Level of harm Typical compensation range
Moderate injury $50,000–$150,000
Serious injury $150,000–$500,000
Severe / life-changing injury $500,000+

Each case is assessed on its own facts. These figures are general ranges only. A person who suffered a brief complication and recovered fully will have a very different claim to someone who spent weeks in intensive care and developed permanent bowel problems.

Time limits apply in NSW. Generally, a person has three years from the date they knew — or ought reasonably to have known — that they suffered harm as a result of negligence. Acting sooner rather than later preserves your options.

Bringing it together — do the pieces fit?

Understanding whether your experience may amount to negligence starts with connecting three things: what happened to you, what should have happened, and whether the gap between those two things caused your harm.

Questions to ask yourself
These are not legal questions. They are prompts to help you think clearly about what happened.
?
Did the clinician physically examine your abdomen, or did they diagnose you based on your description alone?

?
Did anyone order blood tests or imaging before sending you home?

?
Did you return to hospital with the same or worsening pain, and did the second team treat it as a new concern or dismiss it as a repeat visit?

?
Did your appendix rupture after you had already sought medical help — and were sent home?

?
Have you experienced ongoing health problems — such as chronic pain, bowel issues, or fertility concerns — that began after the rupture?

If several of these resonate with your experience, the circumstances may be worth examining more carefully.

For a detailed explanation of how a claim proceeds once you decide to explore your options, Reframe Legal — How Medical Negligence Claims Work in NSW walks through the process step by step.

You don’t need certainty to understand your position

Many people who experienced a missed appendicitis diagnosis spend months — sometimes years — wondering whether what happened to them was normal. They tell themselves the doctors were busy, or that appendicitis is hard to diagnose, or that maybe they should have pushed harder.

None of that is your responsibility to resolve alone. Legal clarity does not come from certainty about what went wrong. It comes from examining the facts — the clinical notes, the test results, the timeline — against the standard of care that applied at the time.

If you want to understand your rights more broadly, Reframe Legal — Informed Consent and Medical Negligence explains another dimension of patient rights that sometimes intersects with missed diagnosis cases. And if you have concerns about a specific clinician’s conduct, AHPRA — Australian Health Practitioner Regulation Agency is the body that registers and regulates health practitioners across Australia.

Understanding what happened is the first step. Everything else follows from that.

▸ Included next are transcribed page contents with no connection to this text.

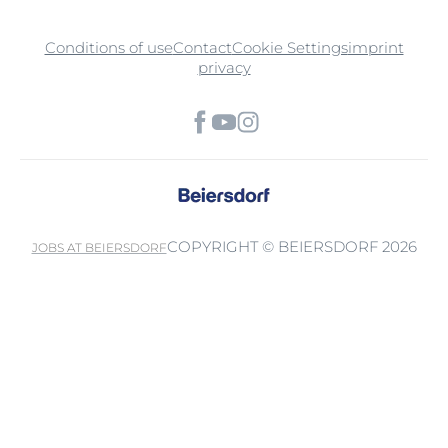
Conditions of use
Contact
Cookie Settings
imprint
privacy
COPYRIGHT © BEIERSDORF 2026
JOBS AT BEIERSDORF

About the lawyer behind this article

Dr Rosemary Listing — Medical Negligence Lawyer

Dr Rosemary Listing is a NSW lawyer with a PhD focused on medical negligence. Her academic and legal work sits at the intersection of clinical standards and patient rights — an area where technical medical knowledge and legal analysis must work together.

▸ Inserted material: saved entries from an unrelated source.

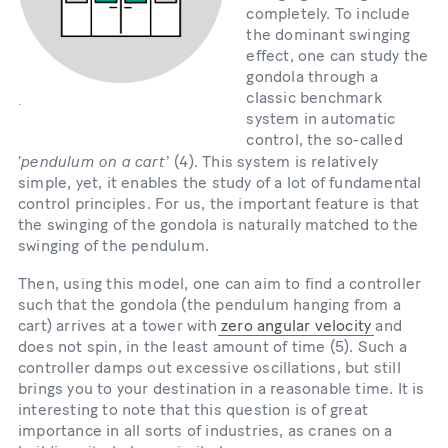
completely. To include
the dominant swinging
effect, one can study the
gondola through a
classic benchmark
.
system in automatic
control, the so-called
pendulum on a cart
‘
ʼ (4). This system is relatively
simple, yet, it enables the study of a lot of fundamental
control principles. For us, the important feature is that
the swinging of the gondola is naturally matched to the
swinging of the pendulum.
Then, using this model, one can aim to find a controller
such that the gondola (the pendulum hanging from a
cart) arrives at a tower with
zero angular velocity
and
does not spin, in the least amount of time (5). Such a
controller damps out excessive oscillations, but still
brings you to your destination in a reasonable time. It is
interesting to note that this question is of great
importance in all sorts of industries, as cranes on a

Missed appendicitis cases appear in her practice more often than many people expect. The harm in these cases rarely comes from the appendicitis itself. It comes from the delay — the hours or days between a patient seeking help and a clinician taking the right steps. That gap is where the legal question lives.

Clients who come to Dr Listing are not usually looking to blame anyone. Most want to understand what happened and whether the care they received met the standard they were entitled to expect. That question deserves a careful, evidence-based answer.

Dr Listing’s role is to examine the clinical record, identify where the standard of care may have fallen short, and help clients understand their position clearly — without pressure and without assumptions about the outcome.

This article is general legal information only. It does not constitute legal advice. Each person’s circumstances are different. The law discussed applies to New South Wales, Australia. Time limits apply to legal claims.